START READING PASSAGE

Complications after surgical interventions are common and closely linked to higher morbidity and mortality [2,3]. Despite knowledge about predisposing factors and early warning signs, clinical management guidelines generally leave room for individualized decisions that take clinical circumstances into consideration. In terms of such diagnostic and therapeutic decisions (ie, diagnostic computer tomography scan or application of antibiotics), a recent large-scale study [32] has compared a decision-making algorithm to standard care in the context of postoperative complications after pancreatic resection. Here, the algorithm-directed initiation of diagnostic and therapeutic measures resulted in a significantly reduced 90-day mortality rate, indicating that logic-triggered decision-making has the potential to improve clinical outcomes in postoperative care. The presented case-based SG platform could contribute to an integration of such knowledge and “quasi-algorithmic” decision-making into medical education, which could result in improved identification of early warning signs of serious complications after major abdominal surgery.

In aviation and military training, simulations (ie, flight simulators) have been an integral part of training curricula for over a century [33]. Adapted to the growing demand for digital and combined teaching concepts [34], the interest in SGs is currently growing in the field of medicine too [12]. Cases present a combination of theory and practice and can prepare users for clinically acute and challenging situations, with growing evidence suggesting the effectiveness of CBL [35,36]. Medical SGs address different specialties (surgery [37], internal medicine [38], etc) and target groups (patients [39], physicians [40], nurses [41], and students [18]) and vary regarding the type of application (web-based [42], virtual, or augmented reality [43]). To date, no comparable case-based SG for complication management in surgery is available. Existing works in the field of surgery mostly aim at training laparoscopy or other specific practical skills [37] and focus less on cases requiring complex multilevel management.

END READING PASSAGE
START DATA

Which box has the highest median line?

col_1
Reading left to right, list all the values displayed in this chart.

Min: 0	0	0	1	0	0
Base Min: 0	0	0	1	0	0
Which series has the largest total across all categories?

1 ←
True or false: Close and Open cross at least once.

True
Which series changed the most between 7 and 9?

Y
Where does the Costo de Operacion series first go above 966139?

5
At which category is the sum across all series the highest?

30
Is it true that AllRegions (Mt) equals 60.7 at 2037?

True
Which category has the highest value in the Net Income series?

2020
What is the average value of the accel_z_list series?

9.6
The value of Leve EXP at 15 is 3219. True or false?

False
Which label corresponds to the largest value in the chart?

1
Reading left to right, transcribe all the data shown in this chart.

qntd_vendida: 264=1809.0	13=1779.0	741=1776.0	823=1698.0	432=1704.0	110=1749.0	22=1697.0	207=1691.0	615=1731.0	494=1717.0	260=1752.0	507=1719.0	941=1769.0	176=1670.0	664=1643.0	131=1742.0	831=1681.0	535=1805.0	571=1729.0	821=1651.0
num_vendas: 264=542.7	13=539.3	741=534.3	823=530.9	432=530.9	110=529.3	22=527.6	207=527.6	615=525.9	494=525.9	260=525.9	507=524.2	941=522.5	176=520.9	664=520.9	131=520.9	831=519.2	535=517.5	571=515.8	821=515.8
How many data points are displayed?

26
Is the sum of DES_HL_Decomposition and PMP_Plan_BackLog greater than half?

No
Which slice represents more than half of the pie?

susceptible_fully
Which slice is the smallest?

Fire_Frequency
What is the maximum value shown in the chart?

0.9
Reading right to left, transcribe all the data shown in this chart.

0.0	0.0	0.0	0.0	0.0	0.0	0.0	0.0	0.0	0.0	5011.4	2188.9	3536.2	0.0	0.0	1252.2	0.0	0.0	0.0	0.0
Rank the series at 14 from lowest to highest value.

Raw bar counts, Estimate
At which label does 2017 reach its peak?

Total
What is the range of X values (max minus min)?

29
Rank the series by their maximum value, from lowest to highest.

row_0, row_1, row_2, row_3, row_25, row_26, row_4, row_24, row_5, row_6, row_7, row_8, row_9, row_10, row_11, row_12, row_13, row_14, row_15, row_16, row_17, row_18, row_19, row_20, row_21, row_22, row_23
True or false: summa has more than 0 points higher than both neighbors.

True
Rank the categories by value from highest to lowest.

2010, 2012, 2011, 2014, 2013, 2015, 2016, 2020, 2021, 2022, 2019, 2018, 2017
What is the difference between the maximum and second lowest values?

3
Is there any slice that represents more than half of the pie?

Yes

END DATA

- **EXERCISE**: According to the passage on serious games for surgical complication management, what outcome did algorithm-directed initiation of diagnostic and therapeutic measures produce after pancreatic resection?

- **YOUR SOLUTION**: A significantly reduced 90-day mortality rate.